Exercise goal: From the text below about a preference for silence, list every phrase that says what silence, quiet, or Quiet Time is.

Selected text:
::::

My husband loves noise. He prefers music on when he’s studying, the volume of the radio in the car after he drives it for errands is always a surprise to me. I’ve unsuccessfully tried to explain why I’m comfortable with silence. But I finally figured it out one day – he’s also an audio tech so I said, “It’s like every single channel on the stage is live and at the same level, no mixing!”

When I get into the car to go run errands by myself, 98% of the time I do it in complete silence. The silence is a balm to my soul.

There have been times in my life where the incessant voices of the little people around me feel like literal blows around my head. There are four little people in this house and they all have a pretty fantastic ability to spill out words. They want to share their thoughts with me… in an overlapping rotation, so that dinnertime is often just a constant circular “passing of the talking stick” as everyone takes their turn to speak their piece!

When I read this article today, I felt justified for my craving for silence. Quiet is a repair tool. It’s a space where your brain can contemplate and make new connections, and it’s very healthy.

Pretty sure we’re going to be implementing Quiet Time in our home education efforts.

The next step in my thought process was to remember that Quiet Time is also a powerful devotional tool.

::::

Supplied information:
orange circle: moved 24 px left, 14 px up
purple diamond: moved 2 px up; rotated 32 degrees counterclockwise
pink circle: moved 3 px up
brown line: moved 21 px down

::::

The answer:
- "a balm to my soul"
- "a repair tool"
- "a space where your brain can contemplate and make new connections"
- "very healthy"
- "a powerful devotional tool"